[Reading text]

Analysis and Design of Algorithms

Jesus A. Gonzalez

Jul7 17, 2019

Multithreaded Algorithms

Chapter 27 of Introduction to Algorithms (3rd Edition), Thomas H. Cormen, Charles E. Leiserson, Ronald L. Rivest, and Clifford Stein.

Multithreaded Algorithms

Most algorithms in the book are serial algorithms
- Run on a uniprocessor computer
- Execute one instruction at a time
In this chapter, we will see parallel algorithms
- Run on a multiprocessor computer
- Allows multiple instructions to execute concurrently
- Explore an elegant model: dynamic multithreaded algorithms

Multithreaded Algorithms

Parallel computers
- Computers with multiple processing units
- Very common, with different prices and performance
- Relatively inexpensive:
  - Desktop and laptop chip multiprocessors
  - Single multi-core integrated circuit chip
  - Houses multiple processing cores
  - Each core is a full processor that can access a common memory
- Intermediate price/performance:
  - Clusters built from individual computers
  - Can be simple PC-class machines with a dedicated network interconnecting them
- Highest priced machines:
  - Supercomputers
  - Combination of custom architectures and custom networks
  - Designed to deliver the highest performance (instructions per second, i.e. flops)

Multithreaded Algorithms

Multiprocessor computers have been around for a while
- There is not a single model for parallel computing with wide acceptance
- Vendors have not agreed on a single parallel architectural model
  - Some feature shared memory
  - Others employ distributed memory
- With multi-core technology, new laptops and desktops are a shared-memory parallel computer
- Trend appears to be toward shared-memory multiprocessing

Multithreaded Algorithms - Static threading

Common means of programming chip multiprocessors (and other shared memory parallel computers)

[/Reading text]
[Source data]

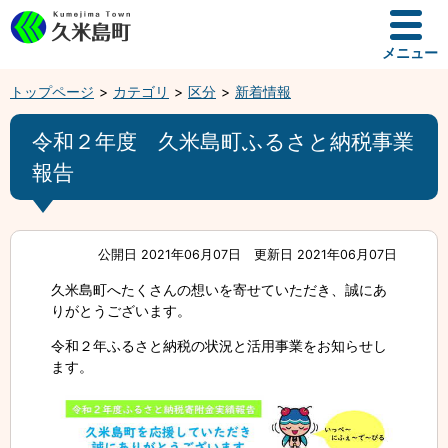
メニュー
トップページ
カテゴリ
区分
新着情報
令和２年度 久米島町ふるさと納税事業
報告
公開日 2021年06月07日
更新日 2021年06月07日
久米島町へたくさんの想いを寄せていただき、誠にあ
りがとうございます。
令和２年ふるさと納税の状況と活用事業をお知らせし
ます。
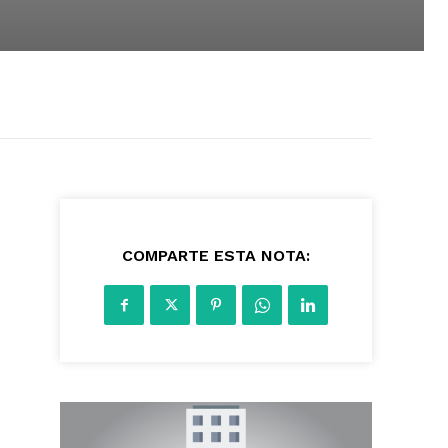
2843
COMPARTE ESTA NOTA:
s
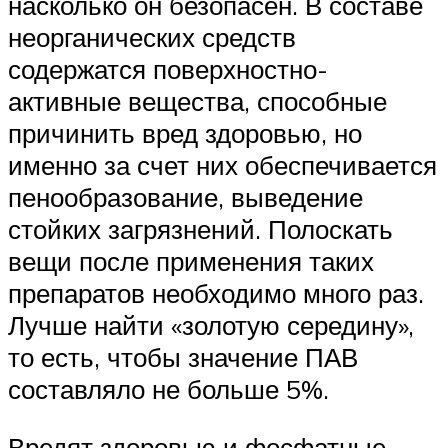
насколько он безопасен. В составе
неорганических средств
содержатся поверхностно-
активные вещества, способные
причинить вред здоровью, но
именно за счет них обеспечивается
пенообразование, выведение
стойких загрязнений. Полоскать
вещи после применения таких
препаратов необходимо много раз.
Лучше найти «золотую середину»,
то есть, чтобы значение ПАВ
составляло не больше 5%.
Вредят здоровью и фосфатные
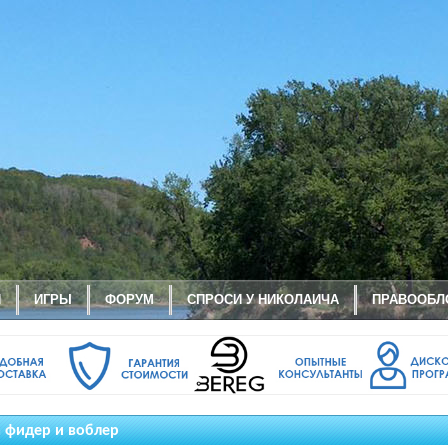
И
ИГРЫ
ФОРУМ
СПРОСИ У НИКОЛАИЧА
ПРАВООБЛ
а фидер и воблер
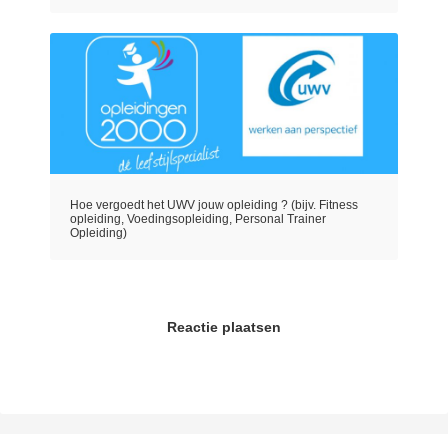
Hoe vergoedt het UWV jouw opleiding ? (bijv. Fitness
opleiding, Voedingsopleiding, Personal Trainer
Opleiding)
Reactie plaatsen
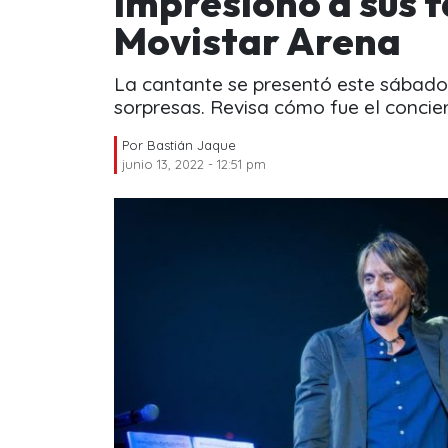
impresionó a sus f
Movistar Arena
La cantante se presentó este sábado 
sorpresas. Revisa cómo fue el concier
Por
Bastián Jaque
junio 13, 2022 - 12:51 pm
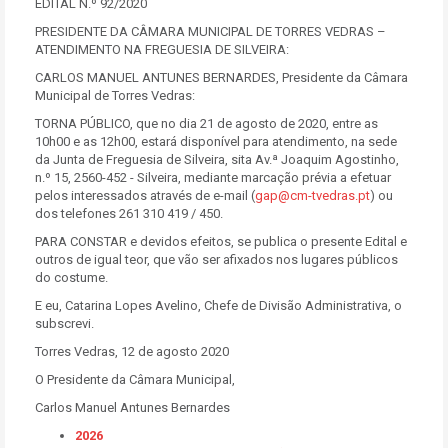
EDITAL N.º 92/2020
PRESIDENTE DA CÂMARA MUNICIPAL DE TORRES VEDRAS –
ATENDIMENTO NA FREGUESIA DE SILVEIRA:
CARLOS MANUEL ANTUNES BERNARDES, Presidente da Câmara
Municipal de Torres Vedras:
TORNA PÚBLICO, que no dia 21 de agosto de 2020, entre as
10h00 e as 12h00, estará disponível para atendimento, na sede
da Junta de Freguesia de Silveira, sita Av.ª Joaquim Agostinho,
n.º 15, 2560-452 - Silveira, mediante marcação prévia a efetuar
pelos interessados através de e-mail (
gap@cm-tvedras.pt
) ou
dos telefones 261 310 419 / 450.
PARA CONSTAR e devidos efeitos, se publica o presente Edital e
outros de igual teor, que vão ser afixados nos lugares públicos
do costume.
E eu, Catarina Lopes Avelino, Chefe de Divisão Administrativa, o
subscrevi.
Torres Vedras, 12 de agosto 2020
O Presidente da Câmara Municipal,
Carlos Manuel Antunes Bernardes
2026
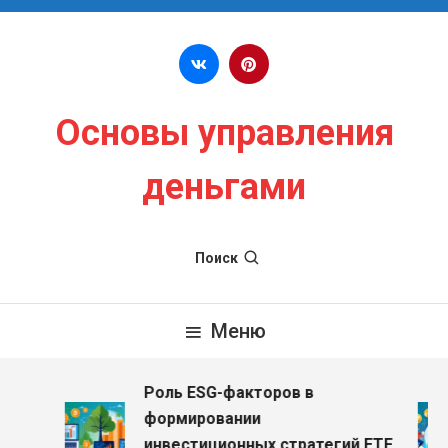
Перейти к содержимому
Основы управления
деньгами
Поиск
Меню
Роль ESG-факторов в
формировании
инвестиционных стратегий ETF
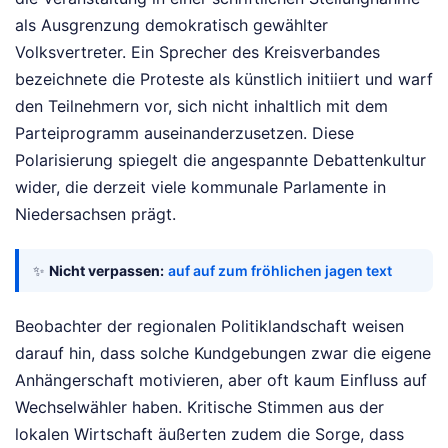
als Ausgrenzung demokratisch gewählter
Volksvertreter. Ein Sprecher des Kreisverbandes
bezeichnete die Proteste als künstlich initiiert und warf
den Teilnehmern vor, sich nicht inhaltlich mit dem
Parteiprogramm auseinanderzusetzen. Diese
Polarisierung spiegelt die angespannte Debattenkultur
wider, die derzeit viele kommunale Parlamente in
Niedersachsen prägt.
✨
Nicht verpassen:
auf auf zum fröhlichen jagen text
Beobachter der regionalen Politiklandschaft weisen
darauf hin, dass solche Kundgebungen zwar die eigene
Anhängerschaft motivieren, aber oft kaum Einfluss auf
Wechselwähler haben. Kritische Stimmen aus der
lokalen Wirtschaft äußerten zudem die Sorge, dass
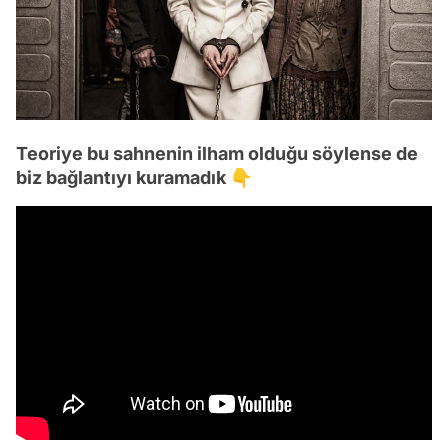
Teoriye bu sahnenin ilham olduğu söylense de
biz bağlantıyı kuramadık 👇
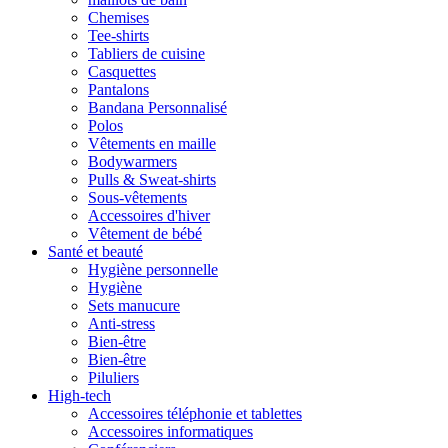
Chemises
Tee-shirts
Tabliers de cuisine
Casquettes
Pantalons
Bandana Personnalisé
Polos
Vêtements en maille
Bodywarmers
Pulls & Sweat-shirts
Sous-vêtements
Accessoires d'hiver
Vêtement de bébé
Santé et beauté
Hygiène personnelle
Hygiène
Sets manucure
Anti-stress
Bien-être
Bien-être
Piluliers
High-tech
Accessoires téléphonie et tablettes
Accessoires informatiques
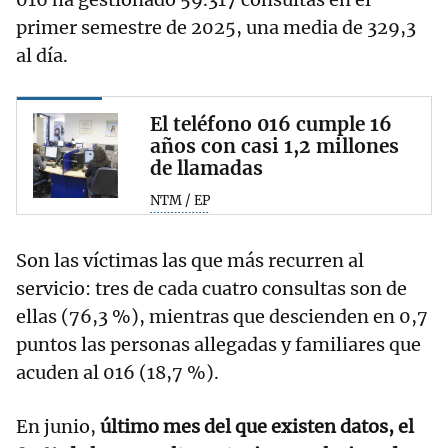
primer semestre de 2025, una media de 329,3
al día.
El teléfono 016 cumple 16
años con casi 1,2 millones
de llamadas
NTM / EP
Son las víctimas las que más recurren al
servicio: tres de cada cuatro consultas son de
ellas (76,3 %), mientras que descienden en 0,7
puntos las personas allegadas y familiares que
acuden al 016 (18,7 %).
En junio,
último mes del que existen datos, el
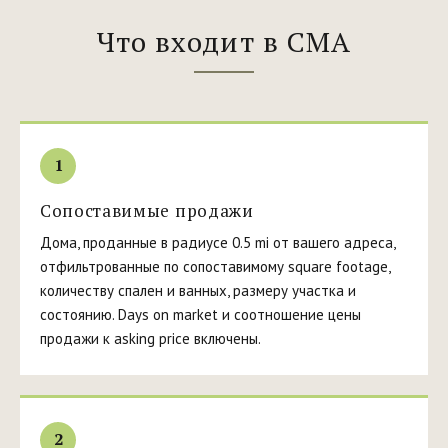
Что входит в CMA
1
Сопоставимые продажи
Дома, проданные в радиусе 0.5 mi от вашего адреса,
отфильтрованные по сопоставимому square footage,
количеству спален и ванных, размеру участка и
состоянию. Days on market и соотношение цены
продажи к asking price включены.
2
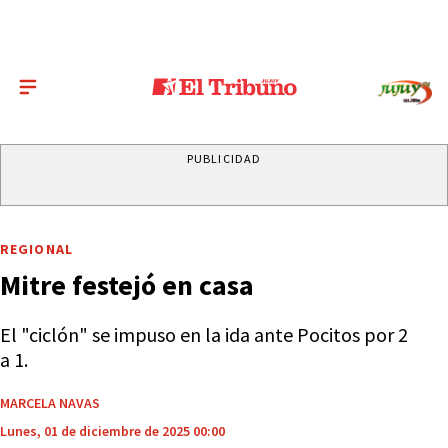
PUBLICIDAD
REGIONAL
Mitre festejó en casa
El "ciclón" se impuso en la ida ante Pocitos por 2
a 1.
MARCELA NAVAS
Lunes, 01 de diciembre de 2025 00:00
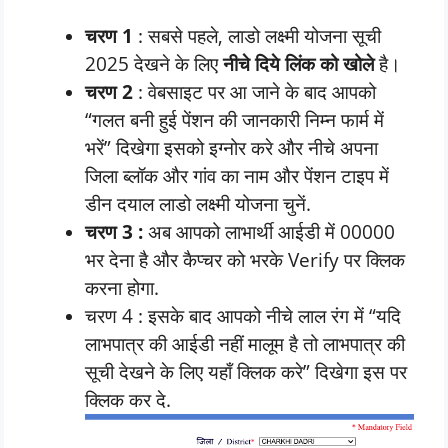
चरण 1
: सबसे पहले, लाडो लक्ष्मी योजना सूची
2025 देखने के लिए
नीचे दिये लिंक को खोले
है।
चरण 2
: वेबसाइट पर आ जाने के बाद आपको
“गलत बनी हुई पेंशन की जानकारी निम्न फार्म में
भरें” दिखेगा इसको इग्नोर करे और नीचे अपना
जिला ब्लॉक और गांव का नाम और पेंशन टाइप में
डीन दयाल लाडो लक्ष्मी योजना चुनें.
चरण 3 :
अब आपको लाभार्थी आईडी में 00000
भर देना है और कैप्चर को भरके Verify पर क्लिक
करना होगा.
चरण 4 : इसके बाद आपको नीचे लाल रंग में “यदि
लाभपात्र की आईडी नहीं मालूम है तो लाभपात्र की
सूची देखने के लिए यहाँ क्लिक करे” दिखेगा इस पर
क्लिक कर दे.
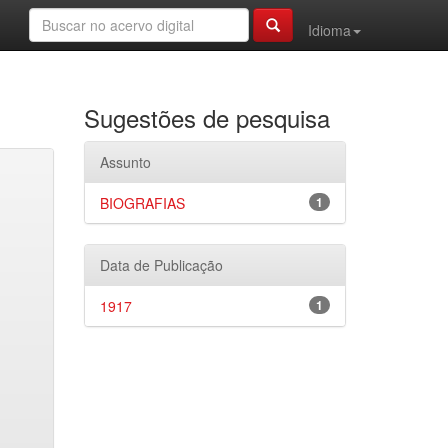
Idioma
Sugestões de pesquisa
Assunto
BIOGRAFIAS
1
Data de Publicação
1917
1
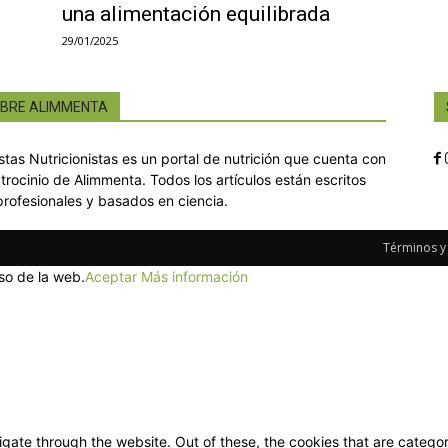
una alimentación equilibrada
29/01/2025
BRE ALIMMENTA
istas Nutricionistas es un portal de nutrición que cuenta con
atrocinio de Alimmenta. Todos los artículos están escritos
profesionales y basados en ciencia.
Términos y
so de la web.
Aceptar
Más información
gate through the website. Out of these, the cookies that are categor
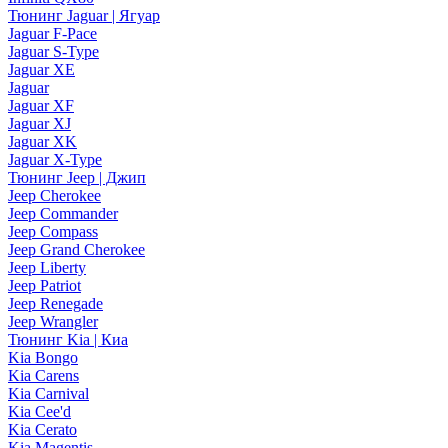
Тюнинг Jaguar | Ягуар
Jaguar F-Pace
Jaguar S-Type
Jaguar XE
Jaguar
Jaguar XF
Jaguar XJ
Jaguar XK
Jaguar X-Type
Тюнинг Jeep | Джип
Jeep Cherokee
Jeep Commander
Jeep Compass
Jeep Grand Cherokee
Jeep Liberty
Jeep Patriot
Jeep Renegade
Jeep Wrangler
Тюнинг Kia | Киа
Kia Bongo
Kia Carens
Kia Carnival
Kia Cee'd
Kia Cerato
Kia Magentis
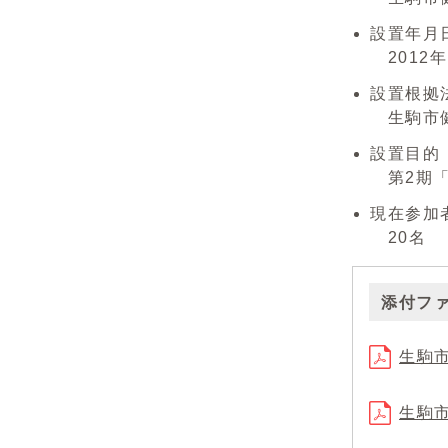
設置年月
2012年
設置根拠
生駒市健
設置目的
第2期「
現在参加
20名
添付フ
生駒市
生駒市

[/Source data]

#### [Instructions to follow]
Could you output the part of the multithreaded algorithms slides from "Multiprocessor computers have" to "memory parallel computers)", word for word?

#### [Task result]
Multiprocessor computers have been around for a while
- There is not a single model for parallel computing with wide acceptance
- Vendors have not agreed on a single parallel architectural model
  - Some feature shared memory
  - Others employ distributed memory
- With multi-core technology, new laptops and desktops are a shared-memory parallel computer
- Trend appears to be toward shared-memory multiprocessing

Multithreaded Algorithms - Static threading

Common means of programming chip multiprocessors (and other shared memory parallel computers)